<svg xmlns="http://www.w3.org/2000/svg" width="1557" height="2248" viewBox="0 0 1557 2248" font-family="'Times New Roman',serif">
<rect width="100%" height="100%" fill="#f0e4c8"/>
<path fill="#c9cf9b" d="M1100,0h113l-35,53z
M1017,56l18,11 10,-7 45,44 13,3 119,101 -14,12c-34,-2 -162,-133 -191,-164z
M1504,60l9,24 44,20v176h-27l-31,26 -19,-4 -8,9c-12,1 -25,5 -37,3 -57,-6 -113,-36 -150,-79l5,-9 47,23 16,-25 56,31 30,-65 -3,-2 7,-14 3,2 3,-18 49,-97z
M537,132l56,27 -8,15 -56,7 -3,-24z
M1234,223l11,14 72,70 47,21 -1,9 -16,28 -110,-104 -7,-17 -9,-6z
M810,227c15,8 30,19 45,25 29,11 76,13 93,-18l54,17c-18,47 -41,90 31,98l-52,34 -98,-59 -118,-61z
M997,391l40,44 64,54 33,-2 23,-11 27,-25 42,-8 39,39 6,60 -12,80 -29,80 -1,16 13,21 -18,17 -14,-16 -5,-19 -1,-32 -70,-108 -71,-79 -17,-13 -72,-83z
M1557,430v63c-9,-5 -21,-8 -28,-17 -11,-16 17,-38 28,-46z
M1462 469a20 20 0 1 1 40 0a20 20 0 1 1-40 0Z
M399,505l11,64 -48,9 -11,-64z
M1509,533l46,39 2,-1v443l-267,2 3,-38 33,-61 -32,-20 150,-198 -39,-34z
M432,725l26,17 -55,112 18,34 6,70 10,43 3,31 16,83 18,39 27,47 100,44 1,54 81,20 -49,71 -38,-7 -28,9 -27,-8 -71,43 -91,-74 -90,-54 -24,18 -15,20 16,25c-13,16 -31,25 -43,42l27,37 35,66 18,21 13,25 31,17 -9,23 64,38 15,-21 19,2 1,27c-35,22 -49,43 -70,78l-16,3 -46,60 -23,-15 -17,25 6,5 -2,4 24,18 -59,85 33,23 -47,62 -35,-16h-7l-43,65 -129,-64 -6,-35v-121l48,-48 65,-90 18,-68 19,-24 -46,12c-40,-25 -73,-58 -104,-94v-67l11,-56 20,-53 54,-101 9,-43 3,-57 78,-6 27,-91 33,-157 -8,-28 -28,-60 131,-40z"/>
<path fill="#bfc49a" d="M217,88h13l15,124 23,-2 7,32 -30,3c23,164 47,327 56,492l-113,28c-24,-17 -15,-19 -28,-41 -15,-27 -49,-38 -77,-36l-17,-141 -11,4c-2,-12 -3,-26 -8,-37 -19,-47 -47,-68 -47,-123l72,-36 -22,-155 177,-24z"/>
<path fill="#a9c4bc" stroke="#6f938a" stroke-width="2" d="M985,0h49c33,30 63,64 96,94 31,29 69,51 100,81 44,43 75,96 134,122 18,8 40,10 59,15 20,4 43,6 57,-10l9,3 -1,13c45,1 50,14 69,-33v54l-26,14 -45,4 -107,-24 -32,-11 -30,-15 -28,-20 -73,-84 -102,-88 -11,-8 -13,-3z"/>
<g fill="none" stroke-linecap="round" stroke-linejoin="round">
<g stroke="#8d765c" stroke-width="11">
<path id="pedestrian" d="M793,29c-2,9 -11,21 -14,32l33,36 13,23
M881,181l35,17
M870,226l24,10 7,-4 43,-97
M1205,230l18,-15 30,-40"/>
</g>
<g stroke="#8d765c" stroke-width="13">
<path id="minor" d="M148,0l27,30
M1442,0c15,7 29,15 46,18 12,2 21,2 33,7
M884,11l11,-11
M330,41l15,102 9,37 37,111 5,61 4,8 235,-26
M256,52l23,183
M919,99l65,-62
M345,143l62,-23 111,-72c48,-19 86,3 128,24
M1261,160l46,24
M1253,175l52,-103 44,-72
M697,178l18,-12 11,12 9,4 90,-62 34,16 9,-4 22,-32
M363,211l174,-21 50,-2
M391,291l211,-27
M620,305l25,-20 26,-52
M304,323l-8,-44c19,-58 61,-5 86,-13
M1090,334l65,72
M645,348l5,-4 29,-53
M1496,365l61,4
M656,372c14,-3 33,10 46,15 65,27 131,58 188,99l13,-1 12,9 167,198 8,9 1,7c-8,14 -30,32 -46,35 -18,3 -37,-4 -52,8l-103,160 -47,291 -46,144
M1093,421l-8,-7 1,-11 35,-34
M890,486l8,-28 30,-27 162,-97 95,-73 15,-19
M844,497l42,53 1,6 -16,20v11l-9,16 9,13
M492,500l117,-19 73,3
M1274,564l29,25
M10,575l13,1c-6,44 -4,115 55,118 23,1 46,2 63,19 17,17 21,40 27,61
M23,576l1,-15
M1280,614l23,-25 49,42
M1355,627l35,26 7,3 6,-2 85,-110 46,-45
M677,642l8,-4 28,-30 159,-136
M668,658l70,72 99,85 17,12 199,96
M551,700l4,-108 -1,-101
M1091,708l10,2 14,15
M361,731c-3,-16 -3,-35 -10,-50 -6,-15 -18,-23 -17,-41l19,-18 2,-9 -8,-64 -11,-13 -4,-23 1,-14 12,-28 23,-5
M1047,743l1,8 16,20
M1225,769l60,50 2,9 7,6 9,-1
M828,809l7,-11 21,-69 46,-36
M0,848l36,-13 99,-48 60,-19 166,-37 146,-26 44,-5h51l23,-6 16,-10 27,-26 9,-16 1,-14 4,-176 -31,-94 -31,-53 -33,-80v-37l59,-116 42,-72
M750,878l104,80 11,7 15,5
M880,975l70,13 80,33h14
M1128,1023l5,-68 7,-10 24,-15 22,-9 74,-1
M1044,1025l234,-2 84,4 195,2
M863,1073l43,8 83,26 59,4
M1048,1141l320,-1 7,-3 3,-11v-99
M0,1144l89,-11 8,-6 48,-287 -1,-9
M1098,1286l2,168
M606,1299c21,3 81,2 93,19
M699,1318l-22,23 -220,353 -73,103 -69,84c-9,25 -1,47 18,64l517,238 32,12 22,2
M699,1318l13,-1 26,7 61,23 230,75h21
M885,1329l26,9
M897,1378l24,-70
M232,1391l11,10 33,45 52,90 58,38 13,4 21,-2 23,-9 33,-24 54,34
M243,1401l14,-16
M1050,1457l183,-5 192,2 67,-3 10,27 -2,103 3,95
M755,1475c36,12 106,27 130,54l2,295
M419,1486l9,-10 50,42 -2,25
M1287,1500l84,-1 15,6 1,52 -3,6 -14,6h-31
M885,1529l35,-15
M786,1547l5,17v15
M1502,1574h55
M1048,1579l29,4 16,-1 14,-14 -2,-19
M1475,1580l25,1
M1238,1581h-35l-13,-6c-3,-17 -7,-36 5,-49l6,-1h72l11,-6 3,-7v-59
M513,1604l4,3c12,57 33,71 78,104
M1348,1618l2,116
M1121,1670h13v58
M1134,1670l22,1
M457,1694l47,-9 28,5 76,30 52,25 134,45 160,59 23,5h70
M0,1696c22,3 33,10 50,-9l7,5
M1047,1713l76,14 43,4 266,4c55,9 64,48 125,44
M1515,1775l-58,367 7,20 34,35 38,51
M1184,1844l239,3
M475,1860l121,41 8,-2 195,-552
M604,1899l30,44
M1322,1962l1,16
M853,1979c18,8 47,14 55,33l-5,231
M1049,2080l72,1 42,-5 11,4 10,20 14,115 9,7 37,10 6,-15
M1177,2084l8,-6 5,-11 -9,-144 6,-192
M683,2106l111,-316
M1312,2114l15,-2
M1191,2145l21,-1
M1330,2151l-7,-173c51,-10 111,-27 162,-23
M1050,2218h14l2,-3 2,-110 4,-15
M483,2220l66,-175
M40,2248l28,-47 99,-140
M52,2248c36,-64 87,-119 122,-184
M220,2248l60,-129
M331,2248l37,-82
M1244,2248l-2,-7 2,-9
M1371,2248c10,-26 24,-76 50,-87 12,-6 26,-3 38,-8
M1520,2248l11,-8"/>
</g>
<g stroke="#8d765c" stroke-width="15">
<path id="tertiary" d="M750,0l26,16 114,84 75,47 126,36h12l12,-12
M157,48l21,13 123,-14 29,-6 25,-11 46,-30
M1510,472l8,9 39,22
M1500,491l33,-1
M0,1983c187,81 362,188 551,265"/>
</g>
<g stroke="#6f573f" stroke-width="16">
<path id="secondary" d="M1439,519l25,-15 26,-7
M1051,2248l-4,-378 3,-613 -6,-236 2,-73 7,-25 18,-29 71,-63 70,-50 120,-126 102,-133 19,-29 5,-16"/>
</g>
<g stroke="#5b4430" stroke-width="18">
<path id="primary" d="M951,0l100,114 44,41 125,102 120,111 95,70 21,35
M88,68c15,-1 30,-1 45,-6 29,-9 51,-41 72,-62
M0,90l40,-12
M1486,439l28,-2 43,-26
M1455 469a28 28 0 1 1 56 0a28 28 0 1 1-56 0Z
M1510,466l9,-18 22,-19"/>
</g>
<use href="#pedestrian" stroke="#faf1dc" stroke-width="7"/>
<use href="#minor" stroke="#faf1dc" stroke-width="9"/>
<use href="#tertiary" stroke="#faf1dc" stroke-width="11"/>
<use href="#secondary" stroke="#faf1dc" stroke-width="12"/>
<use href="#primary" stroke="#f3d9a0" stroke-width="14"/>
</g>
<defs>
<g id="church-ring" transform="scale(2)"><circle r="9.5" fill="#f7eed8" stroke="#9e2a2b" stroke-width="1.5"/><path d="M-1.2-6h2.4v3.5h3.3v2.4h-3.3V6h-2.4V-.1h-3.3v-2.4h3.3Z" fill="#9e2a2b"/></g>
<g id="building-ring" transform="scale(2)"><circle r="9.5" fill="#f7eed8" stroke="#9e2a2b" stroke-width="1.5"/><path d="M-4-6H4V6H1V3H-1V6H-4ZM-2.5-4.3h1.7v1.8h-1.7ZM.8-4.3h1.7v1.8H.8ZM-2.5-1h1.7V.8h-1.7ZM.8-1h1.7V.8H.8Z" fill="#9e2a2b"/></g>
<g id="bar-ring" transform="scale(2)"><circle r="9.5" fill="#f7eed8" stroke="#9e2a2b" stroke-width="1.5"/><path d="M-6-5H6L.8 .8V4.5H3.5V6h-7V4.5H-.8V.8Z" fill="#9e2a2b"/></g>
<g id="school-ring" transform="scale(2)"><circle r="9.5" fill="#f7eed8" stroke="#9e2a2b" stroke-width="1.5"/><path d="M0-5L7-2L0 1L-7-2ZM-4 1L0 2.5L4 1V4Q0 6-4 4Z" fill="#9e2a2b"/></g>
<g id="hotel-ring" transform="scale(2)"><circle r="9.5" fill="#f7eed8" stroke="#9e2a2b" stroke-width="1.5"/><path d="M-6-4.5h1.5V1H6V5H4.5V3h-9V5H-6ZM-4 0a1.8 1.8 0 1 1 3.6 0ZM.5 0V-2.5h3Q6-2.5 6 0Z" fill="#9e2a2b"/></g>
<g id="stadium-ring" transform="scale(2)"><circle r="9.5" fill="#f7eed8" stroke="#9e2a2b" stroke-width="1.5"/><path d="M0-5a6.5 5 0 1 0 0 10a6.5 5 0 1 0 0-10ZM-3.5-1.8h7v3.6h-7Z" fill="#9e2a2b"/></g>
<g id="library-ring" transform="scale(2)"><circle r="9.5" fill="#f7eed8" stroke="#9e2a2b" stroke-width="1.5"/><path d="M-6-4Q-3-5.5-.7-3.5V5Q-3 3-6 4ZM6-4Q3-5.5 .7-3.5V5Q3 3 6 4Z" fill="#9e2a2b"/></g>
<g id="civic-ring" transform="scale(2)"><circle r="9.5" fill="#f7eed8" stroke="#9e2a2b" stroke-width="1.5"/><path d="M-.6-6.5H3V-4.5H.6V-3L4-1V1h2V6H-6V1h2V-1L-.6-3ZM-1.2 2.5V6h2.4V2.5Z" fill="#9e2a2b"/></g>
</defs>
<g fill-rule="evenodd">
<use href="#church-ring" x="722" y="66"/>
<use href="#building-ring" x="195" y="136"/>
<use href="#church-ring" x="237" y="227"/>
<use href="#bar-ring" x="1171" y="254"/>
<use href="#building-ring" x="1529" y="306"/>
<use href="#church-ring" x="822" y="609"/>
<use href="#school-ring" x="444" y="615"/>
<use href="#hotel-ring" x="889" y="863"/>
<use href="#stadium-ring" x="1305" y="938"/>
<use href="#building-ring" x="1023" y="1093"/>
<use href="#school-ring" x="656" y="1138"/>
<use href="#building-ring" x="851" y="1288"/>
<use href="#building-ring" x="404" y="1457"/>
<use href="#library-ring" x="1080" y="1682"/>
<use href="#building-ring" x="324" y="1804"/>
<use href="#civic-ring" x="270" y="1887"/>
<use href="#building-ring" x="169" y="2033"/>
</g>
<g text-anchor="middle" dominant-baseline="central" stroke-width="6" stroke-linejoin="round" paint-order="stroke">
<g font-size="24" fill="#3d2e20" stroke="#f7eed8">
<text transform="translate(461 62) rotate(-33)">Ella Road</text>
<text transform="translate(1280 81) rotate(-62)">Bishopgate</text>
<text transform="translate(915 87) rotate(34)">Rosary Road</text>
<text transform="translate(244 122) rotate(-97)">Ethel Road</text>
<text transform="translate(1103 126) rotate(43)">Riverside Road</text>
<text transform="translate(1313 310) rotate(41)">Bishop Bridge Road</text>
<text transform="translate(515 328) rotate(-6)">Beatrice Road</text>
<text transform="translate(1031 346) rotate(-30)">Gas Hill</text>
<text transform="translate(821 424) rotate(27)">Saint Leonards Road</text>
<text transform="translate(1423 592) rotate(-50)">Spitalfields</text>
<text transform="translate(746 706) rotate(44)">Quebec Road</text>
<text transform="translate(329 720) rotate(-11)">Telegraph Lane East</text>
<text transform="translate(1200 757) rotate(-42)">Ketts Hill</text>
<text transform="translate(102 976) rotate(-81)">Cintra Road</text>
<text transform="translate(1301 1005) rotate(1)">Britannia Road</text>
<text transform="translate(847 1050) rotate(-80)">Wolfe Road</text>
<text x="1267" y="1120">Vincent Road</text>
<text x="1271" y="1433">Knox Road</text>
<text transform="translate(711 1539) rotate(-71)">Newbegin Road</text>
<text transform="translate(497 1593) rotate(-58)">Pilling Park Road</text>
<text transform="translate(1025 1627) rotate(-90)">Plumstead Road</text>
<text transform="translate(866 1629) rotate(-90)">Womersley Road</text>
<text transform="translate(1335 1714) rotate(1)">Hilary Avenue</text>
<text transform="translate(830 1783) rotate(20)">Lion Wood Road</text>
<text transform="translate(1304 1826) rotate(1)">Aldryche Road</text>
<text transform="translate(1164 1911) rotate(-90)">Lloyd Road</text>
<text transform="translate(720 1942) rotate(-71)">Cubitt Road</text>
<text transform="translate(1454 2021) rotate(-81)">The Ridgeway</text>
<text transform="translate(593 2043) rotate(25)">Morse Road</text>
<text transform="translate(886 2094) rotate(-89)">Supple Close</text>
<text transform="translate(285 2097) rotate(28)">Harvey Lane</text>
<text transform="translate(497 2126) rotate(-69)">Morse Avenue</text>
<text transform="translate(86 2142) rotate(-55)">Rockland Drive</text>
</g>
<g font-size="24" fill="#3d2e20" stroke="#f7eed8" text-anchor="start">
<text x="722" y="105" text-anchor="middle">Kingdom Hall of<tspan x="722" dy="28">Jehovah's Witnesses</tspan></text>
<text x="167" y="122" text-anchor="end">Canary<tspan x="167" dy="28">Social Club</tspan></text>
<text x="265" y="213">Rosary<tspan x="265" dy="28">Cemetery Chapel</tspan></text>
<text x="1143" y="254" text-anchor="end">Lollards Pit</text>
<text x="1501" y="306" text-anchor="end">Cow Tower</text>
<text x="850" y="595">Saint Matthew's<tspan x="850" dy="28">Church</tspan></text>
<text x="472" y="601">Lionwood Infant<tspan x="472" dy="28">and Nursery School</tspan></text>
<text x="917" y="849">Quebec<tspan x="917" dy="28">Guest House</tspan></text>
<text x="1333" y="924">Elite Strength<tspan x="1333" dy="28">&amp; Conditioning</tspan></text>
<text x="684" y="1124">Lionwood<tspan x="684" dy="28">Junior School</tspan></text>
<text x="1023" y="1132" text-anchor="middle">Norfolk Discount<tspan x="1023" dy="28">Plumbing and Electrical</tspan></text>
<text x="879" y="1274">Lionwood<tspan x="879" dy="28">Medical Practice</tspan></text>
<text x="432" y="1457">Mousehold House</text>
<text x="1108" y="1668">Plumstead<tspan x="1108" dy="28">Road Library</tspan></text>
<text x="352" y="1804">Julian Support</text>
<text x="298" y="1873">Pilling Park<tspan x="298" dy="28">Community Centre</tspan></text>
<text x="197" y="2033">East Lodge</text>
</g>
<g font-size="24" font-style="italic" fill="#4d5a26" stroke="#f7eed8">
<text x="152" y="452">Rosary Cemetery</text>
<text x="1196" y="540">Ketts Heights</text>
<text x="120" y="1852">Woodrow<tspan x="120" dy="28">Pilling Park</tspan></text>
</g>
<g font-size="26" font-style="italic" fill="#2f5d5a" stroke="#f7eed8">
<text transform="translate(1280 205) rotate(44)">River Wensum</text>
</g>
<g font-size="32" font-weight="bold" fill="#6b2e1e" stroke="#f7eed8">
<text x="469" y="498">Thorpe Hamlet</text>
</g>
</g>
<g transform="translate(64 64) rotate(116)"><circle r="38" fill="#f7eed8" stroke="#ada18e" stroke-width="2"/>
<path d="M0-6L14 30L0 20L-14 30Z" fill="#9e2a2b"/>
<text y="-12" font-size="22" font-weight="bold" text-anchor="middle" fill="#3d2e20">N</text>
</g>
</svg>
###
Considering the records above, state how many lines contain the word "round", with nothing else in your reply.

• **Answer to the exercise**
2